Na prática isso tudo significou uma grande “fuga para frente” , apoiada em ataques às condições de trabalho e de vida da classe operária e das massas; no crescente papel dos mecanismos financeiros para a obtenção de um lucro impossível de investir de maneira produtiva; na busca por nichos específicos (como os novos ramos tecnológicos) ou novas áreas para exploração capitalista (como foram os países stalinistas que sofreram processos de restauração) que permitissem valorizar capitais, apesar de que nunca de maneira durável e generalizada.

Finalmente, com o esgotamento dos sucessivos nichos de acumulação e com a explosão das bolhas de crédito nos EUA, com repercussões em todo o mundo, surgiram as condições para a crise atual.

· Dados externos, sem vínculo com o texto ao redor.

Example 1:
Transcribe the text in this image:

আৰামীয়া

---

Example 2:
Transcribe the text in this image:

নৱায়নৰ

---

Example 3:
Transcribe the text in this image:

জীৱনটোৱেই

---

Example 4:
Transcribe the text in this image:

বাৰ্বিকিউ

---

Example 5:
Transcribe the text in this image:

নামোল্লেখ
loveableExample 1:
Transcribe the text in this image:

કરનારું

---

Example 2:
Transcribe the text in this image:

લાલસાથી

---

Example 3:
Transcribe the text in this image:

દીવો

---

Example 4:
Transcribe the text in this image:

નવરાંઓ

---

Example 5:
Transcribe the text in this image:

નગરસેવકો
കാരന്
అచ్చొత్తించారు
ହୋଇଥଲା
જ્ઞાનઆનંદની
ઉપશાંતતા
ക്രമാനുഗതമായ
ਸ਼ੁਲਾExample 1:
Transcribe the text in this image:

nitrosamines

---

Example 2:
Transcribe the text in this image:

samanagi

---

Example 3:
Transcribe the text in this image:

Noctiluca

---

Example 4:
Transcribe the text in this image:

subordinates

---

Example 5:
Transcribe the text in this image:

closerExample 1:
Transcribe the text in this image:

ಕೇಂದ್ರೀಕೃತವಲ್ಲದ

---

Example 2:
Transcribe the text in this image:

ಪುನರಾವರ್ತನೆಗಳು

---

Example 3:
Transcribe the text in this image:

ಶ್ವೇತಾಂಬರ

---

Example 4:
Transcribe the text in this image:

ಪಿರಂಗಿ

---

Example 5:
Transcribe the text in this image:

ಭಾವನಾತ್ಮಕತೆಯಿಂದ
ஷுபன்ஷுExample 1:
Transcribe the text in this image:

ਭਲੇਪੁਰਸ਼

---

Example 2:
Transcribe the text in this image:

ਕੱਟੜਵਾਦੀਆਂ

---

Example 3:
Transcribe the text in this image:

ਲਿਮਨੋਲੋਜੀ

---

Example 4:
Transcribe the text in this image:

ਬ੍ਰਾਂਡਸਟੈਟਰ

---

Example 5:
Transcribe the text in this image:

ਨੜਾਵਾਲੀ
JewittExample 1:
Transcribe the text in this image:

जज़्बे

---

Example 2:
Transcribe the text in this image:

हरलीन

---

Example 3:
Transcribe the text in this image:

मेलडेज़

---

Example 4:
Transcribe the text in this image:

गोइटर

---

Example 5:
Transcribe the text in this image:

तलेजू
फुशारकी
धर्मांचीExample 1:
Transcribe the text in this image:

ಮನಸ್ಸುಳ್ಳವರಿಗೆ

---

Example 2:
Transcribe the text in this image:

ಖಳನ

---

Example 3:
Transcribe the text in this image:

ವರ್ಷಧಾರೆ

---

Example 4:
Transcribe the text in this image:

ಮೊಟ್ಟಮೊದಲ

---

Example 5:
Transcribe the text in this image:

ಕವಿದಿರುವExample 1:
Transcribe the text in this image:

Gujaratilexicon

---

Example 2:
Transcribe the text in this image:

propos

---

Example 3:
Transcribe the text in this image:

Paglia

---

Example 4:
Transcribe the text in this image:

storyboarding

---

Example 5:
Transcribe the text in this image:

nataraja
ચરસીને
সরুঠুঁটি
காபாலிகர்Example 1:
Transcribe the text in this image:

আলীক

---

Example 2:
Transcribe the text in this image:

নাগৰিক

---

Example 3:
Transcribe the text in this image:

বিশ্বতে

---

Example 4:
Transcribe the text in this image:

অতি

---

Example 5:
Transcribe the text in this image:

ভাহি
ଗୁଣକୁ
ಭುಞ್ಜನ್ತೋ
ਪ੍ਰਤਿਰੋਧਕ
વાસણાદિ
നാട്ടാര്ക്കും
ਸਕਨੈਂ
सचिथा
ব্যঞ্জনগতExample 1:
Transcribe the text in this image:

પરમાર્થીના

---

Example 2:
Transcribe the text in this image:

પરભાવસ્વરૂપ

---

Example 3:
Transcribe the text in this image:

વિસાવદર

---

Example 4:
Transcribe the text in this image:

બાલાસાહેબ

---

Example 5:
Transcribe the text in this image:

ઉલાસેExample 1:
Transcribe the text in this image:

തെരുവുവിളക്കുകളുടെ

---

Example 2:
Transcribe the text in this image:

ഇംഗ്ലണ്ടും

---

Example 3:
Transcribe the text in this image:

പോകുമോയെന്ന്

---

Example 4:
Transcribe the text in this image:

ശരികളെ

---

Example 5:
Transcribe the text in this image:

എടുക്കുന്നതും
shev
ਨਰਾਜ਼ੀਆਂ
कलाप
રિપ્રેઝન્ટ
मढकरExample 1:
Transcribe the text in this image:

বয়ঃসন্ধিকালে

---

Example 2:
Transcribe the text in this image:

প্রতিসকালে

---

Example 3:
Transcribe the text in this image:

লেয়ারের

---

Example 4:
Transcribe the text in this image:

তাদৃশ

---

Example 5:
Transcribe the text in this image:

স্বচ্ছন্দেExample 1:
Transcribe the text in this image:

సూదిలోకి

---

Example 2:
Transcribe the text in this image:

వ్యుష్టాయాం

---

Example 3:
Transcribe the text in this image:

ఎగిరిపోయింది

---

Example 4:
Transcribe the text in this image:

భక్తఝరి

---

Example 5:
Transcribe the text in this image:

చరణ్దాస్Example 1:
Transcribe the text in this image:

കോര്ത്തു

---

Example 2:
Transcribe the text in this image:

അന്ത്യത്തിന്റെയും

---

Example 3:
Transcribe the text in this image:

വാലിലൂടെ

A renovada atualidade do Programa de Transição
Finalizamos o seminário, após uma profunda reflexão coletiva que abrangeu os distintos momentos do imperialismo como época de crises, guerras e revoluções, analisando como esses três elementos se combinaram de distintas formas e com diverso peso relativo em cada conjuntura histórica.

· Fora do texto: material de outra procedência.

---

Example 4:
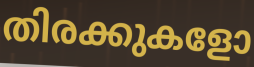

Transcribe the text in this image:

തിരക്കുകളോ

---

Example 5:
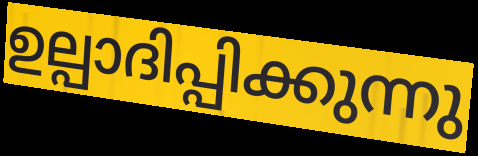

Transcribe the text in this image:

ഉല്പാദിപ്പിക്കുന്നു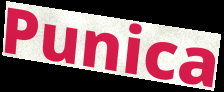
Punica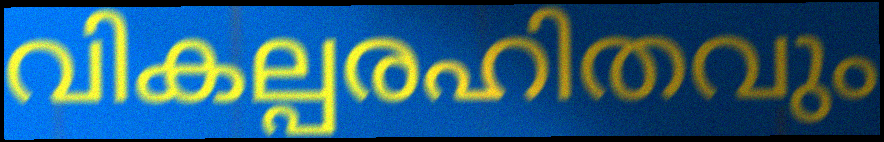
വികല്പരഹിതവും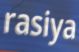
rasiyaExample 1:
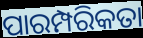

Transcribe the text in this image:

ପାରମ୍ପରିକତା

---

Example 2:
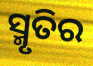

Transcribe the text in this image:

ସ୍ମୃତିର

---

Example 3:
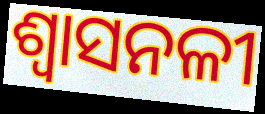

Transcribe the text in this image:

ଶ୍ଵାସନଳୀ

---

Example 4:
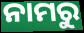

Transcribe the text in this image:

ନାମରୁ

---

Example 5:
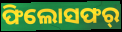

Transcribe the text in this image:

ଫିଲୋସଫର୍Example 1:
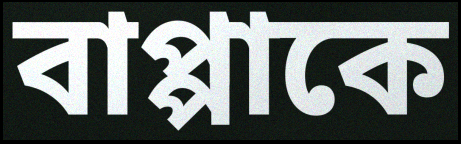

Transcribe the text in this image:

বাপ্পাকে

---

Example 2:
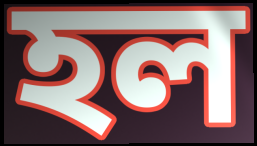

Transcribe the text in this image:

হল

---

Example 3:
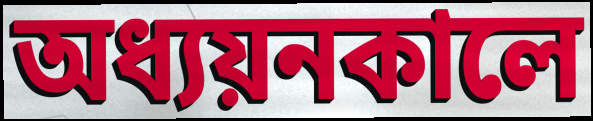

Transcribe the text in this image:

অধ্যয়নকালে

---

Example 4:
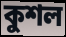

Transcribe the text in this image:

কুশল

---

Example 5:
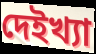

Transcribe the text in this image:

দেইখ্যা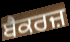
ਬੈਕਰਜ਼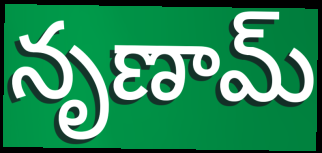
నృణామ్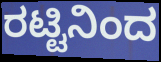
ರಟ್ಟಿನಿಂದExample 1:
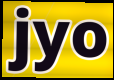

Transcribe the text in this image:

jyo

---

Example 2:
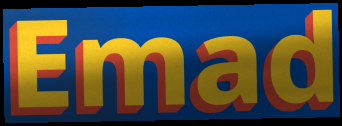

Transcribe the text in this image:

Emad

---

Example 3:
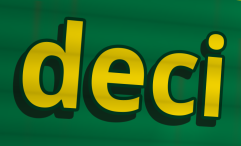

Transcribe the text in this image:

deci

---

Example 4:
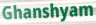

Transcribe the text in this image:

Ghanshyam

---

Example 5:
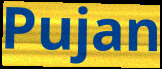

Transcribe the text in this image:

Pujan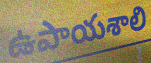
ఉపాయశాలిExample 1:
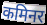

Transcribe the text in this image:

कमिनर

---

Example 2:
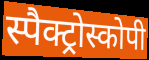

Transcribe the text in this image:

स्पैक्ट्रोस्कोपी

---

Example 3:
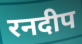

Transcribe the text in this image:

रनदीप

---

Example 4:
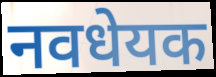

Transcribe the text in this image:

नवधेयक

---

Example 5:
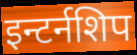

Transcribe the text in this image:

इन्टर्नशिपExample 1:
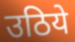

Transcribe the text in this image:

उठिये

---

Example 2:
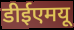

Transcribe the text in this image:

डीईएमयू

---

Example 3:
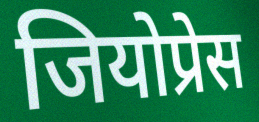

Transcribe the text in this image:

जियोप्रेस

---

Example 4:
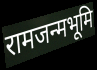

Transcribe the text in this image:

रामजन्मभूमि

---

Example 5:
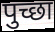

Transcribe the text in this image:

पुच्छा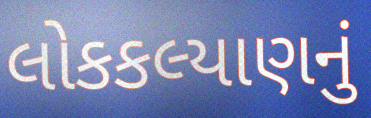
લોકકલ્યાણનું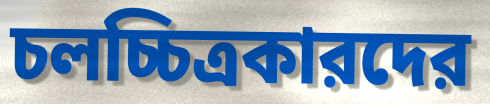
চলচ্চিত্রকারদের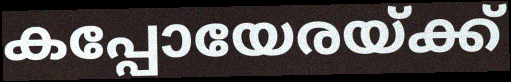
കപ്പോയേരയ്ക്ക്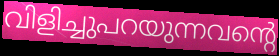
വിളിച്ചുപറയുന്നവന്റെ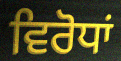
ਵਿਰੋਧਾਂ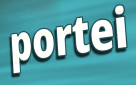
portei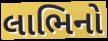
લાભિનો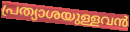
പ്രത്യാശയുള്ളവൻ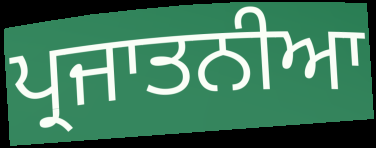
ਪ੍ਰਜਾਤਨੀਆ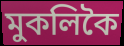
মুকলিকৈ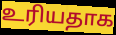
உரியதாக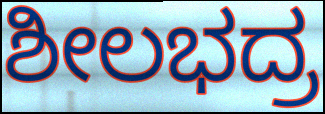
ಶೀಲಭದ್ರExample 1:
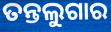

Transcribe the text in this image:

ତନ୍ତଲୁଗାର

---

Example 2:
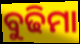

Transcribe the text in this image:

ବୁଢିମା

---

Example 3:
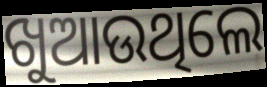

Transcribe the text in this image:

ଖୁଆଉଥିଲେ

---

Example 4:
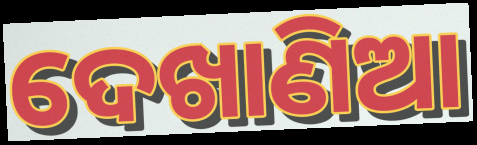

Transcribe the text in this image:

ଦେଖାଣିଆ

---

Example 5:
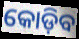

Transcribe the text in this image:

କୋଡ଼ିବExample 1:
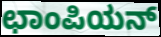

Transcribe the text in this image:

ಛಾಂಪಿಯನ್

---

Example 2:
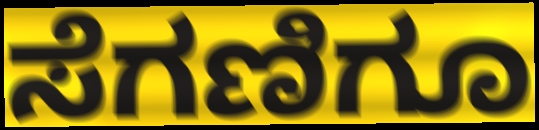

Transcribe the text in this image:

ಸೆಗಣಿಗೂ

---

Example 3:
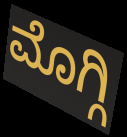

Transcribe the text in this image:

ಮೊಗ್ಗಿ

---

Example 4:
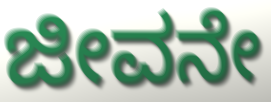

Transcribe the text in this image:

ಜೀವನೇ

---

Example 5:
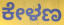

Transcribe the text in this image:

ಕೇಳಣ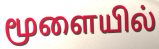
மூளையில்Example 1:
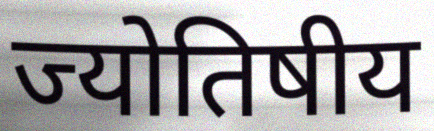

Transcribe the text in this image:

ज्योतिषीय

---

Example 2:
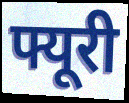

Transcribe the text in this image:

फ्यूरी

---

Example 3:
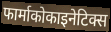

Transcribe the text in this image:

फार्माकोकाइनेटिक्स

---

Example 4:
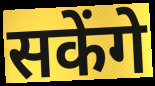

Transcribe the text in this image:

सकेंगे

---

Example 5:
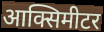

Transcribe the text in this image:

आक्सिमीटर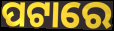
ପଟାରେ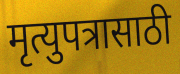
मृत्युपत्रासाठीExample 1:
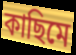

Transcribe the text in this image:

কাছিমে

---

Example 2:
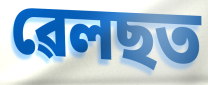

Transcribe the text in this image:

ৱেলছত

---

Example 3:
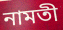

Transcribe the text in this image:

নামতী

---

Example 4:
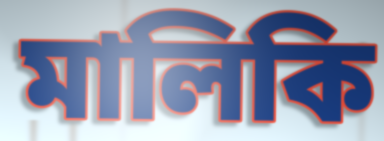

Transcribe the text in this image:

মালিকি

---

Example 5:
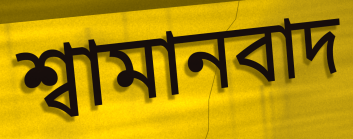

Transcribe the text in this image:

শ্বামানবাদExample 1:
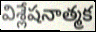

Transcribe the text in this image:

విశ్లేషనాత్మక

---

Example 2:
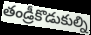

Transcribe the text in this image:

తండ్రీకొడుకుల్ని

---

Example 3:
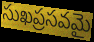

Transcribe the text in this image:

సుఖప్రసవమై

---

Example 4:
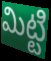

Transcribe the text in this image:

మిట్టి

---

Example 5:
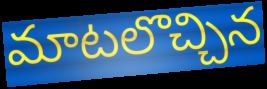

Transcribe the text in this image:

మాటలొచ్చిన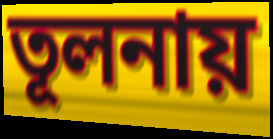
তূলনায়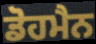
ਡੋਹਮੈਨ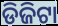
ଡିଜିଟାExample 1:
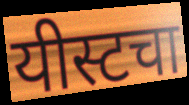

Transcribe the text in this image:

यीस्टचा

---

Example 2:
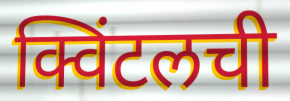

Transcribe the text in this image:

क्विंटलची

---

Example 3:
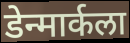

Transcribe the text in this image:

डेन्मार्कला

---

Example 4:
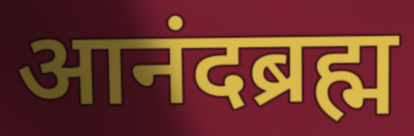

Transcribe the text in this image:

आनंदब्रह्म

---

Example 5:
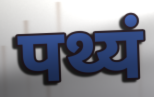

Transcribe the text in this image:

पथ्यंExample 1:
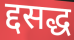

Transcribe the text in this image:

द्दसद्ध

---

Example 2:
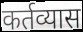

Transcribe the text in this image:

कर्तव्यास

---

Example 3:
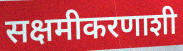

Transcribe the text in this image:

सक्षमीकरणाशी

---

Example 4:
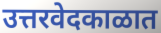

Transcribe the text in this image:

उत्तरवेदकाळात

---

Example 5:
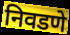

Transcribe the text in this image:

निवडणेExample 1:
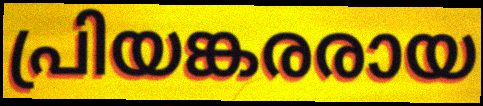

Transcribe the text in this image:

പ്രിയങ്കരരായ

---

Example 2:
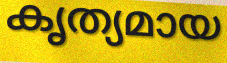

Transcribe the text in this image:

കൃത്യമായ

Nesse sentido, ao mesmo tempo em que se comprovou que o Programa de transição possui uma vigência histórica que permanecerá viva enquanto prossiga o declínio imperialista do capitalismo; por outro lado, destacamos como ele ganha sua máxima atualidade prática precisamente nos momentos de crise aguda de decomposição do sistema capitalista, como a que estamos assistindo agora.

Sua combinação de consignas mínimas (as reivindicações elementares da classe operária que possuem força vital, isto é, potencial de mobilização), democráticas (ligadas às demandas históricas que a burguesia não póde cumprir nos países de desenvolvimento atrasado, como a questão da terra e a luta anti-imperialista), as reivindicações transitórias (mais diretamente ligadas à necessidade de o proletariado tomar o poder e reorganizar a produção sobre novas bases racionais) e de organização do movimento operário (luta pela independência de classe nos sindicatos, os comitês de fábrica,. a milícia operária, os sovietes), articuladas num sistema de reivindicações que aponte clara e abertamente à necessidade de que a classe operária tome o poder político encabeçando as grandes massas exploradas e oprimidas, constitui a única resposta realista frente à decomposição do capitalismo e os brutais ataques com que a burguesia tratará de redobrar as cadeias da escravidão assalariada.

Nesse sentido, enfrentar cada luta, cada conflito da luta de classes, como uma escola de guerra na qual pór em prática o método do Programa de Transição é o caminho para forjar a vanguarda, organizada em partido revolucionário, capaz de estar à altura dos embates decisivos entre revolução e contra-revolução que, a depender da profundidade da crise estrutural do capitalismo, virão mais cedo do que tarde.